The PvuII and XbaI polymorphisms were not associated with any of the clinical parameters. The ERalpha Ser10Ser CC genotype was present in 24 (28%) of the female and in 37 (26%) of the male patients. When comparing the CC genotype with the CT and TT genotypes, there were significant differences in lipid levels and inflammatory marker levels, especially in female patients. In female patients, the CC genotype was associated with lower prevalence of protein energy wasting (PEW) (17.4% vs 43.1%; P=0.03), lower median serum triglyceride (1.7 vs 2.1 mmol/l; P=0.001), higher median serum albumin (34.0 vs 32.5 g/l; P=0.03) and lower median high sensitivity-CRP (hsCRP) (2.2 vs 5.5 mg/l; P=0.03) levels compared with the CT plus TT genotypes. In male patients only HDL-cholesterol and ApoA levels were associated with this polymorphism. Whereas this polymorphism did not influence survival in males, the mortality was lower in female patients with the CC genotype (Kaplan-Meier; Log-rank 2.2, P=0.02). Moreover, female patients with the CT plus TT genotypes had a borderline significant increased relative risk (Cox hazard model; 6.6, 95% CI: 0.87-49.9 P=0.06) of death as compared with those with the CC genotype, even after adjustment for age and prevalence of CVD.
Female, but not male ESRD patients with the ERalpha Ser10Ser CC genotype had lower prevalence of PEW, lower serum triglyceride, higher serum albumin and lower hsCRP levels.

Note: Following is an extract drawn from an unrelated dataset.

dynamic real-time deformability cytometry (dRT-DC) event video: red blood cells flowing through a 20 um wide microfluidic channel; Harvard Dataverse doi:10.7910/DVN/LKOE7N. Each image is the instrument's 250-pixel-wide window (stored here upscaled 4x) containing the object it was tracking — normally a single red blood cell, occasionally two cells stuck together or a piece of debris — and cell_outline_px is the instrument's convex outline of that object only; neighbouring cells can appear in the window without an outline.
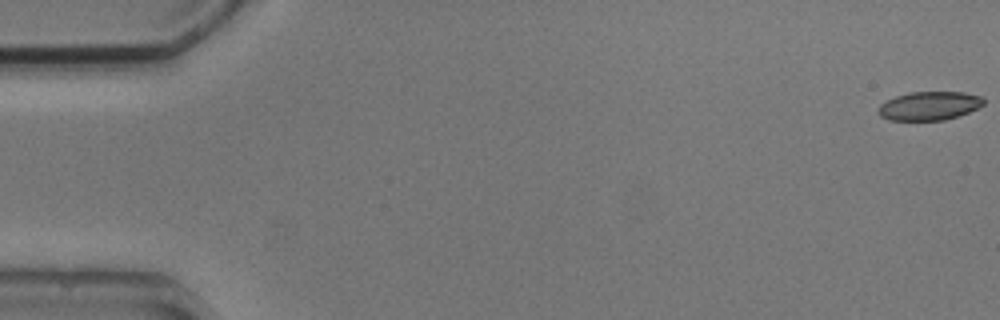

As this genotype was associated with a significantly decreased risk of all-cause death during the initial years of RRT, its protective properties need further study.
在普通人群中,雌激素受体α(ERα)基因的遗传变异可能影响脂质异常、心血管疾病(CVD)和死亡率,但此前尚未在终末期肾病(ESRD)患者中进行过研究。
对227例开始肾脏替代治疗(RRT)的ESRD患者(141例男性和86例女性)进行了三种ERα基因多态性(Ser10Ser、PvuII和XbaI)的基因分型,并分析了这些多态性与临床和实验室参数及生存率之间的关联。患者随访中位时间为55个月(范围1 - 126个月)。
PvuII和XbaI多态性与任何临床参数均无关联。ERα Ser10Ser CC基因型在24例(28%)女性患者和37例(26%)男性患者中存在。将CC基因型与CT和TT基因型进行比较时,脂质水平和炎症标志物水平存在显著差异,尤其是在女性患者中。在女性患者中,CC基因型与蛋白质能量消耗(PEW)患病率较低相关(17.4%对43.1%;P = 0.03),血清甘油三酯中位数较低(1.7对2.1 mmol/l;P = 0.001),血清白蛋白中位数较高(34.0对32.5 g/l;P = 0.03),高敏C反应蛋白(hsCRP)中位数较低(2.2对5.5 mg/l;P = 0.03),与CT加TT基因型相比。在男性患者中,只有高密度脂蛋白胆固醇和载脂蛋白A水平与这种多态性相关。虽然这种多态性不影响男性的生存率,但CC基因型的女性患者死亡率较低(Kaplan - Meier;对数秩检验2.2,P = 0.02)。此外,即使在调整年龄和CVD患病率后,CT加TT基因型的女性患者与CC基因型的女性患者相比,死亡相对风险仍有临界显著增加(Cox风险模型;6.6,95%可信区间:0.87 - 49.9,P = 0.06)。
具有ERα Ser10Ser CC基因型的女性ESRD患者,而非男性,PEW患病率较低,血清甘油三酯较低,血清白蛋白较高,hsCRP水平较低。由于这种基因型与RRT最初几年全因死亡风险显著降低相关,其保护特性需要进一步研究。